Supervisors approve Housing Element, county moves toward rezoning

There’s still a lot of work to do, Santa Barbara County Planning and Development Director Lisa Plowman told the Sun, now that the Santa Barbara County Board of Supervisors approved the 2023-2031 state-required Housing Element. 

But, Plowman added, her staff is relieved.

click to enlarge Supervisors approve Housing Element, county moves toward rezoning
File photo by Jayson Mellom
MOVING FORWARD: The Santa Barbara County Board of Supervisors approved the county’s Housing Element, meeting a key juncture in the document’s process and allowing the Planning and Development Department to move forward with the rezoning process.

“The state mandate is the headline, but really the issue that our community faces is a substantial need for housing for the lower incomes and moderate income, and we have not been building a lot of housing in our county, particularly in South County, for the last couple of decades,” Plowman said. 

The Santa Barbara County Board of Supervisors voted 3-2 (with 4th District Supervisor Bob Nelson and 2nd District Supervisor Laura Capps dissenting) during the Dec. 5 meeting to approve the Housing Element, allowing Plowman and her staff to move forward with the rezoning process, which aims to ensure there’s ample space for housing development. 

Each jurisdiction in the state is required to revamp its Housing Element every eight years to address housing needs and identify new housing development potential. The California Department of Housing and Community Development wants Santa Barbara County to have the space to build 5,664 units in its unincorporated areas by the end of this cycle (2023-31) to meet the housing need—which is nearly 10 times larger than the previous cycle’s allocation of 661 units.

“It’s been a long process, and it’s been quite complex,” Plowman told the Sun. “I’m proud of our document and the team. I think they did a great job, and we did really well working with the state and I’m pleased we’re at the place we are and we can move forward to the next phase of the process.” 

Next year, the county will release a programmatic environmental impact report (EIR) that analyzes the areas that will need to be rezoned for the Housing Element, discuss its potential impacts, analyzes potential community needs, and gives the public the opportunity to comment, she added. Planning and Development will go back to the Planning Commission in March and to supervisors in late spring to discuss the rezones and the EIR. 

After those hearings, the team will need to enact the programs and policies within the Housing Element document, monitor unit counts, and give the housing department annual updates on the county’s progress. 

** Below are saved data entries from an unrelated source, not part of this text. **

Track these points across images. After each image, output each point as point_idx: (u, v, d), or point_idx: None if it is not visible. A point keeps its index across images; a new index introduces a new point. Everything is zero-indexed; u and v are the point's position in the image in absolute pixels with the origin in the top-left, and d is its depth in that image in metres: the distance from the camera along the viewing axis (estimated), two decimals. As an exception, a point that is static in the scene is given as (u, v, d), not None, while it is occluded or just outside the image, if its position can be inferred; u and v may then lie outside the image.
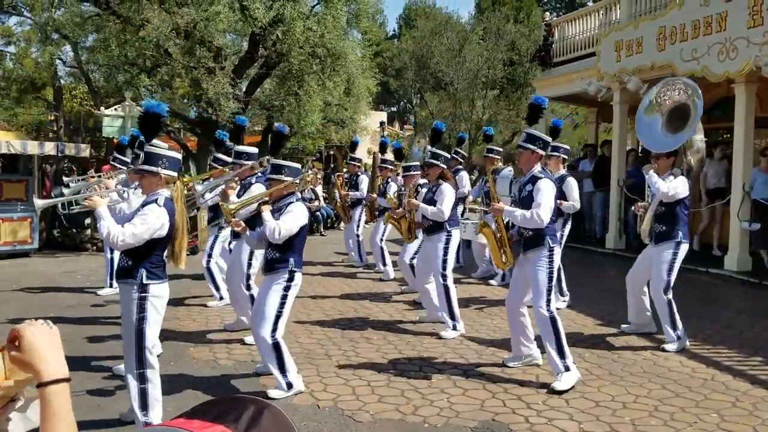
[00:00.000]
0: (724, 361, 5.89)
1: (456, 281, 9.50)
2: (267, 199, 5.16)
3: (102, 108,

“We will spend the next four or five years implementing these things,” Plowman said. “We will need nearly three full-time employees just working on implementing the housing programs. … Those programs are really important to meet the needs of our community, so we will be spending quite a bit of time on those.” 

While the state doesn’t mandate that the housing gets built within the housing element cycle, the state requires the county to lower barriers to make it easier for developers to go through the permitting process, she said. Plowman added that the element does simplify the permitting process for housing projects.

During the Dec. 5 meeting, Supervisor Nelson said he voted against approving the Housing Element because the document had too many policies that weren’t vetted or discussed by the supervisors. 

“What staff has put in the Housing Element is a little bit too much for me at this point. There’s too much policy in there that is prescribing this board to future actions that I’m not there yet; future staffing that I’m not confident can deliver on some of these programs,” Nelson said. 

Supervisor Capps, took issue with the element’s policies and the decision to place “75 percent of South Coast units” in the Goleta Valley on ag land.

“This really moves us forward in a lot of directions that I don’t believe were directed by the board,” Capps said during the meeting. “This rezone process, it is not the flexibility that is being advertised. These decisions are going to last forever, the ramifications are profound.”

Plowman told the Sun that her team worked really hard to address the supervisors’ concerns during the meeting and they will continue to do so in future hearings to find solutions. 

“It’s a big document and it commits the county to a lot, and that’s what you have to do to get state compliance,” Plowman said.